Setup for upload to hugging face

In [None]:
from huggingface_hub import notebook_login

notebook_login()

Import resources

In [None]:
from transformers import pipeline, AutoTokenizer, AutoModelForSequenceClassification

import os 
from pydub import AudioSegment
import moviepy.editor as mp 
import json
import sys

from datasets import load_dataset

dataset = load_dataset("huuuyeah/meetingbank")

In [None]:
dataset['train'][0]

Setup Tokenizer

In [None]:
from transformers import AutoTokenizer
checkpoint = "google-t5/t5-small"
tokenizer = AutoTokenizer.from_pretrained(checkpoint)

prefix = "summarize: "

Preprocess

In [None]:
def preprocess_function(examples):

    inputs = [prefix + doc for doc in examples["transcript"]]

    model_inputs = tokenizer(inputs, max_length=1024, truncation=True)

    labels = tokenizer(text_target=examples["summary"], max_length=128, truncation=True)

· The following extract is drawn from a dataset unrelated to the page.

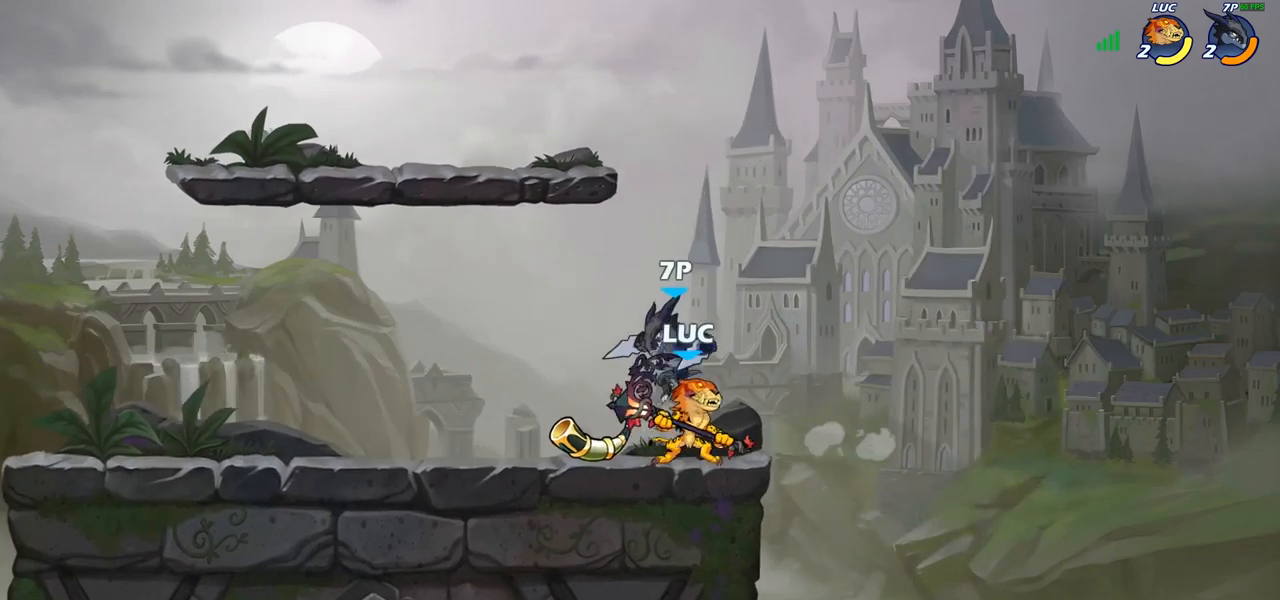
{"buttons": [], "left_stick": "center", "right_stick": "center", "events": [[50, "left_stick", "center"], [250, "left_stick", "left"], [383, "SQUARE", "down"], [383, "left_stick", "center"], [467, "SQUARE", "up"]]}
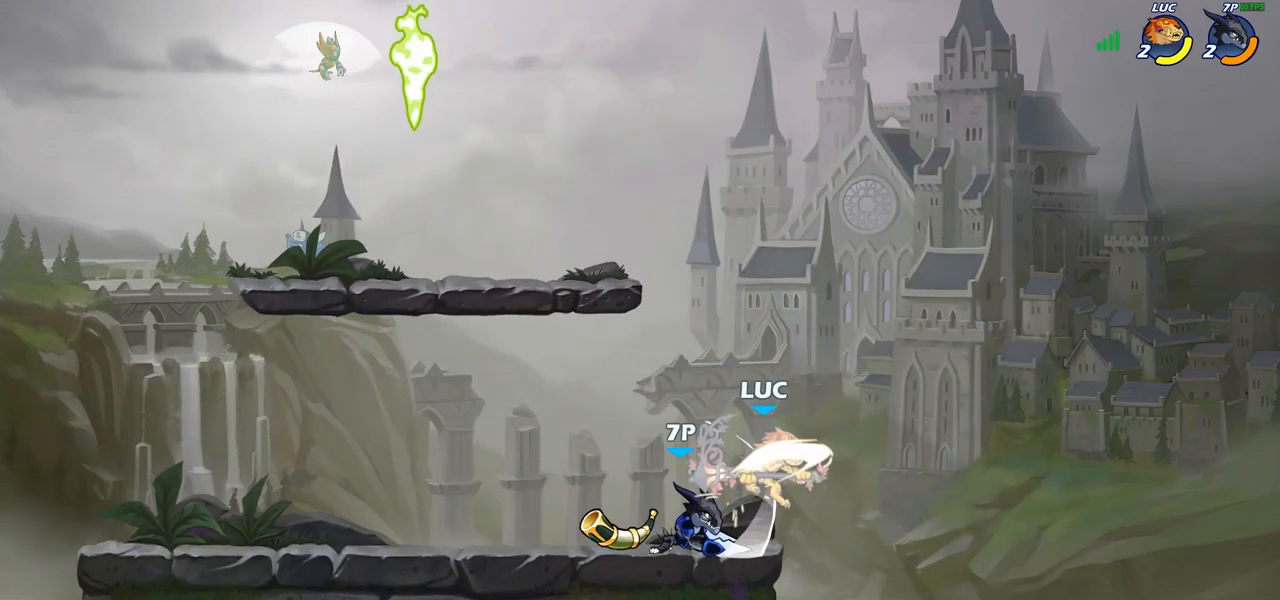
{"buttons": [], "left_stick": "up-right", "right_stick": "center", "events": [[317, "left_stick", "up-left"], [467, "left_stick", "up-right"]]}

    model_inputs["labels"] = labels["input_ids"]

    return model_inputs

tokenized_dataset = dataset.map(preprocess_function, batched=True)

In [None]:
from transformers import DataCollatorForSeq2Seq

data_collator = DataCollatorForSeq2Seq(tokenizer=tokenizer, model=checkpoint)

Evaluation

In [None]:
import evaluate

rouge = evaluate.load("rouge")

In [None]:
import numpy as np


def compute_metrics(eval_pred):
    predictions, labels = eval_pred
    decoded_preds = tokenizer.batch_decode(predictions, skip_special_tokens=True)
    labels = np.where(labels != -100, labels, tokenizer.pad_token_id)
    decoded_labels = tokenizer.batch_decode(labels, skip_special_tokens=True)

    result = rouge.compute(predictions=decoded_preds, references=decoded_labels, use_stemmer=True)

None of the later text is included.